WORK ITEM:
Print the lines running from the line that contains "Views of one" up to and including the line that contains "842.3], [0, 0, 1]] dist [-0.003197, 0.001151]", reproduced exactly and with nothing else.

RECORDS SHOWN:
§

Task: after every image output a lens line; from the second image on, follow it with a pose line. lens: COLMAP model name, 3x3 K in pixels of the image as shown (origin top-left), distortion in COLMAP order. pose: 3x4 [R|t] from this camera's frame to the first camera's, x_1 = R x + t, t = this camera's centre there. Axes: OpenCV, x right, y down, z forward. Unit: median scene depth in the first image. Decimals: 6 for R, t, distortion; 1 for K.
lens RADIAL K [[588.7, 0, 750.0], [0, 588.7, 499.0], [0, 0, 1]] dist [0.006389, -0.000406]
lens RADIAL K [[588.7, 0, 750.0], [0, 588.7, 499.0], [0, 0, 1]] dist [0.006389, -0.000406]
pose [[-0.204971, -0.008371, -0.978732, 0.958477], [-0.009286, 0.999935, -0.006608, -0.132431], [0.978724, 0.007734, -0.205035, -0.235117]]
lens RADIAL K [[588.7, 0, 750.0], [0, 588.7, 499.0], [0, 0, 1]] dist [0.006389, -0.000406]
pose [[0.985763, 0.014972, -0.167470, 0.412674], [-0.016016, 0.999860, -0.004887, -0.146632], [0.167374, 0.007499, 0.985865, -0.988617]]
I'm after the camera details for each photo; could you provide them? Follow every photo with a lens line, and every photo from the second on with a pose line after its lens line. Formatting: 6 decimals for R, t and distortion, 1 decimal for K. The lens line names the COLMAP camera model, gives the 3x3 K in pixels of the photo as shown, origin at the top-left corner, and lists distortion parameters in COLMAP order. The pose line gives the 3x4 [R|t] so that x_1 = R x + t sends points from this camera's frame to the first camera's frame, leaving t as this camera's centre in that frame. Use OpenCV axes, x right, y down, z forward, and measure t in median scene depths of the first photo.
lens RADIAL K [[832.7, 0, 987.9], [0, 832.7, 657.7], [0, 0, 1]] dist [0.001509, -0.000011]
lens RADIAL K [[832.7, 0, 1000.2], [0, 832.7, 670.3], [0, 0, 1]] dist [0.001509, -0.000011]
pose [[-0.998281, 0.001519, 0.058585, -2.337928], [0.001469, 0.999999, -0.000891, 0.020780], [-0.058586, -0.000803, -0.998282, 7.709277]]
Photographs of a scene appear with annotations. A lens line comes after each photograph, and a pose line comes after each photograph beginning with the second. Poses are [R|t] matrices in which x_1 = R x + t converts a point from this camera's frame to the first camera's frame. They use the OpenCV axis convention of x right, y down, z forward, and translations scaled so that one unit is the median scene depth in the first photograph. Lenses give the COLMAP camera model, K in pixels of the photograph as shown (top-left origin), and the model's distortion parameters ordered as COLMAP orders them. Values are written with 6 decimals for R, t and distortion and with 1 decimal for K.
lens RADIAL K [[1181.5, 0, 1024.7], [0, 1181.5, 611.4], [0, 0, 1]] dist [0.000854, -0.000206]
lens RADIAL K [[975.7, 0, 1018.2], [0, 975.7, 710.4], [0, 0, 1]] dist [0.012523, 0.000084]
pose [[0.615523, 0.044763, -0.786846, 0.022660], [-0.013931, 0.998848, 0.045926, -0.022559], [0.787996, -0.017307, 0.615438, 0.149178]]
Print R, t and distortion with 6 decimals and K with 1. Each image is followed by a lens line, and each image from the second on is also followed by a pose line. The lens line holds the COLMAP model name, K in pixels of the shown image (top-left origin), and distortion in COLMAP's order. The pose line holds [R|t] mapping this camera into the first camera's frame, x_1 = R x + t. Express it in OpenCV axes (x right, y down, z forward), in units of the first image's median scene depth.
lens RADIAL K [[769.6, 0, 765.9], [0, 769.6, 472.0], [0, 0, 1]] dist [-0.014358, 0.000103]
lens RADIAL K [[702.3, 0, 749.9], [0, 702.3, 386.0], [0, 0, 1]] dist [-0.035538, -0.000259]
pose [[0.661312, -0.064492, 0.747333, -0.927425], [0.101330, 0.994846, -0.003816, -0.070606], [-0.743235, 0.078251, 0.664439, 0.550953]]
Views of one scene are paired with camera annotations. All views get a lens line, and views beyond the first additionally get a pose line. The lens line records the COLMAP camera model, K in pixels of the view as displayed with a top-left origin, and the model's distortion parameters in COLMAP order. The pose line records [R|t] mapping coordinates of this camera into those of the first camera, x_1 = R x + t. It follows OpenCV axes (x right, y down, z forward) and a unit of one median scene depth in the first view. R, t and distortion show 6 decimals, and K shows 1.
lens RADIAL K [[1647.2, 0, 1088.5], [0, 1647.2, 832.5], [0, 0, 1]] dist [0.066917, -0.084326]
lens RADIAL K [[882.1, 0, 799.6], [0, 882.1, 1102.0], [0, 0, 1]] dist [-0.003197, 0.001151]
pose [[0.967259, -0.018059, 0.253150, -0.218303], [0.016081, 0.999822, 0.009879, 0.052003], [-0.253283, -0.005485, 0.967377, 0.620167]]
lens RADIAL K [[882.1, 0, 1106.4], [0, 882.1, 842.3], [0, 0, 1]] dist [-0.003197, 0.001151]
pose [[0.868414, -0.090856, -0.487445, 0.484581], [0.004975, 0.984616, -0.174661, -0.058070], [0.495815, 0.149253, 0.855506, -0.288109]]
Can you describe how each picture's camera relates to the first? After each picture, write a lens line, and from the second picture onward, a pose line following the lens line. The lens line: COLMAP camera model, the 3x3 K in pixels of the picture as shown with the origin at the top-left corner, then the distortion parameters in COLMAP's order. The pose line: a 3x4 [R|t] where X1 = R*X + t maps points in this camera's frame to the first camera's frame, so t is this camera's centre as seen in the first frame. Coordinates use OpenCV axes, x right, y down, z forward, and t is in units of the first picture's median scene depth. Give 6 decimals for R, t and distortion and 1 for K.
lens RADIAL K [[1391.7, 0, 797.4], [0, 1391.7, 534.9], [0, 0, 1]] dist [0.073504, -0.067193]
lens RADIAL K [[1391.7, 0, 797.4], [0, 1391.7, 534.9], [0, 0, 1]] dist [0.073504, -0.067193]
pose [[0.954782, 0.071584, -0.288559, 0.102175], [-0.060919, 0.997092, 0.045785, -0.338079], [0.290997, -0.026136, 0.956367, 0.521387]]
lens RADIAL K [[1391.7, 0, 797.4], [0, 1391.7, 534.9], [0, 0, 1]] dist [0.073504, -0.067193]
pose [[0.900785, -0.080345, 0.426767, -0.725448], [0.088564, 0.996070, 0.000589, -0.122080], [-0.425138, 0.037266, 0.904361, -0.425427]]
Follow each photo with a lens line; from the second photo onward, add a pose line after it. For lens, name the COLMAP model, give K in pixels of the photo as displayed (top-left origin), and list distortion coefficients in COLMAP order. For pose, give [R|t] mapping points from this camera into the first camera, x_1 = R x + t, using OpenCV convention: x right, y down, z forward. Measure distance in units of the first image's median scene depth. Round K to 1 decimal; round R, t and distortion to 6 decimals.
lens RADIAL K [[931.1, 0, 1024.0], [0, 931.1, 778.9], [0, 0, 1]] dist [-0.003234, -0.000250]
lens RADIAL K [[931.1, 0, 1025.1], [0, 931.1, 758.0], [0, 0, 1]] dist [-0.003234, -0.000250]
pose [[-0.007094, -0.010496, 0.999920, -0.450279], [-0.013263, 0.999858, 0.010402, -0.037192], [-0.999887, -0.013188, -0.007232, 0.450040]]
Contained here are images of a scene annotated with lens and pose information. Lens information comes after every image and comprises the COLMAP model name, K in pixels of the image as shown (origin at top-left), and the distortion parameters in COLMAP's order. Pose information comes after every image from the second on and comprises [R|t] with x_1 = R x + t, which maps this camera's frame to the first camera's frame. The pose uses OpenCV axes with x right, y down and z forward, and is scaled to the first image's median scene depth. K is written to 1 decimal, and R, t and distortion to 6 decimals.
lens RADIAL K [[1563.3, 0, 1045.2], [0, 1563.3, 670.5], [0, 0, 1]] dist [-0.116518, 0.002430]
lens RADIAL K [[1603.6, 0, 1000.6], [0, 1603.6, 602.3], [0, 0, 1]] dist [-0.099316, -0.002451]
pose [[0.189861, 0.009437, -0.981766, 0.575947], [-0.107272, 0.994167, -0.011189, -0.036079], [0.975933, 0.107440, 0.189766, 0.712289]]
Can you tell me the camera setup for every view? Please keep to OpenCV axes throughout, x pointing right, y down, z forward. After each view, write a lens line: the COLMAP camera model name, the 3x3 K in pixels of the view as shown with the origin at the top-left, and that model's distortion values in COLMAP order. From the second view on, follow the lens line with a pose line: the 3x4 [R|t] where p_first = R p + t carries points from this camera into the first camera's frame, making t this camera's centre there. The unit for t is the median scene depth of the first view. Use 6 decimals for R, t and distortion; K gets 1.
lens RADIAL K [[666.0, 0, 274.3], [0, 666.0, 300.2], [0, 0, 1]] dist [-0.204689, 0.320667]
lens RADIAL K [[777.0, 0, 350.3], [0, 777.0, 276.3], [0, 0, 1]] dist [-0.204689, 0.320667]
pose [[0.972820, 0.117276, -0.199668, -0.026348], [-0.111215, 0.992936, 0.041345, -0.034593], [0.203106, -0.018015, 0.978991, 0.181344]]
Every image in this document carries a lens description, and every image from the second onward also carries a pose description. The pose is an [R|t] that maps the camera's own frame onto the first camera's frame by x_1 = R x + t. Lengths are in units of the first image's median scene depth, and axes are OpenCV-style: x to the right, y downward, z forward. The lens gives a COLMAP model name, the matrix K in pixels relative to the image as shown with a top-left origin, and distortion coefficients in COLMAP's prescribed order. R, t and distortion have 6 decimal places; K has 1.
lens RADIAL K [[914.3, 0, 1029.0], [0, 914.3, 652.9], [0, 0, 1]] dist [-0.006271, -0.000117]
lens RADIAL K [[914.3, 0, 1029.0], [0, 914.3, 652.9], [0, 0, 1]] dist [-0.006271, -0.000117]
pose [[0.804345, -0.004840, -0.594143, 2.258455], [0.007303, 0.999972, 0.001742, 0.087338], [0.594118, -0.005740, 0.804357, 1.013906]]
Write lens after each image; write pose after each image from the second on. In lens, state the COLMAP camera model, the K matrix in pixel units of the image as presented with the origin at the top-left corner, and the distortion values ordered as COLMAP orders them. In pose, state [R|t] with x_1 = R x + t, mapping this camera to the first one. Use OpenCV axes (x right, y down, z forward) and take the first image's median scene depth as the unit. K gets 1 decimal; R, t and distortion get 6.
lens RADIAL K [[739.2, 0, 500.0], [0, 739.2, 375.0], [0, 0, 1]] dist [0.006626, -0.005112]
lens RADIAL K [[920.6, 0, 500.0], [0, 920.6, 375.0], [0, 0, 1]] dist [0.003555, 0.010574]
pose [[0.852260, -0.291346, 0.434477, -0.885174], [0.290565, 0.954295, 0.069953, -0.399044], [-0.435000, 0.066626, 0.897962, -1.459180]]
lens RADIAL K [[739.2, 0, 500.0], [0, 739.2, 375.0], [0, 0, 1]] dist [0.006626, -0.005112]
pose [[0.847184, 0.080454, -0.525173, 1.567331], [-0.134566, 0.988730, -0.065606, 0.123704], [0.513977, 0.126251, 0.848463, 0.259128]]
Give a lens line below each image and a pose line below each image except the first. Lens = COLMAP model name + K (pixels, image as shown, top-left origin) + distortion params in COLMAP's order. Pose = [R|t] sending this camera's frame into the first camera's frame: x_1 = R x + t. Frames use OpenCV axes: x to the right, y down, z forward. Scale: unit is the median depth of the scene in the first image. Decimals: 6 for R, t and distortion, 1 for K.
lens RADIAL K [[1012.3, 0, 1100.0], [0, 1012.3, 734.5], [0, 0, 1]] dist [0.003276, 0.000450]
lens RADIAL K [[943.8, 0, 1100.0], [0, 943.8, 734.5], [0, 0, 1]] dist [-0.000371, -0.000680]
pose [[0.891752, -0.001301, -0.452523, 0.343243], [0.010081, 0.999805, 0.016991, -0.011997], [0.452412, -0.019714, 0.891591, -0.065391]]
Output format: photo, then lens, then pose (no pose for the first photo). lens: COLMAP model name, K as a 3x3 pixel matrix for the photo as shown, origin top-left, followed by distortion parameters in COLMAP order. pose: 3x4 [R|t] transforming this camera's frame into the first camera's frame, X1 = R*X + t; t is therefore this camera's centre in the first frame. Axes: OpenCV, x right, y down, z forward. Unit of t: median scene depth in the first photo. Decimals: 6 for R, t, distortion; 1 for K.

§

WRITTEN RESPONSE:
Views of one scene are paired with camera annotations. All views get a lens line, and views beyond the first additionally get a pose line. The lens line records the COLMAP camera model, K in pixels of the view as displayed with a top-left origin, and the model's distortion parameters in COLMAP order. The pose line records [R|t] mapping coordinates of this camera into those of the first camera, x_1 = R x + t. It follows OpenCV axes (x right, y down, z forward) and a unit of one median scene depth in the first view. R, t and distortion show 6 decimals, and K shows 1.
lens RADIAL K [[1647.2, 0, 1088.5], [0, 1647.2, 832.5], [0, 0, 1]] dist [0.066917, -0.084326]
lens RADIAL K [[882.1, 0, 799.6], [0, 882.1, 1102.0], [0, 0, 1]] dist [-0.003197, 0.001151]
pose [[0.967259, -0.018059, 0.253150, -0.218303], [0.016081, 0.999822, 0.009879, 0.052003], [-0.253283, -0.005485, 0.967377, 0.620167]]
lens RADIAL K [[882.1, 0, 1106.4], [0, 882.1, 842.3], [0, 0, 1]] dist [-0.003197, 0.001151]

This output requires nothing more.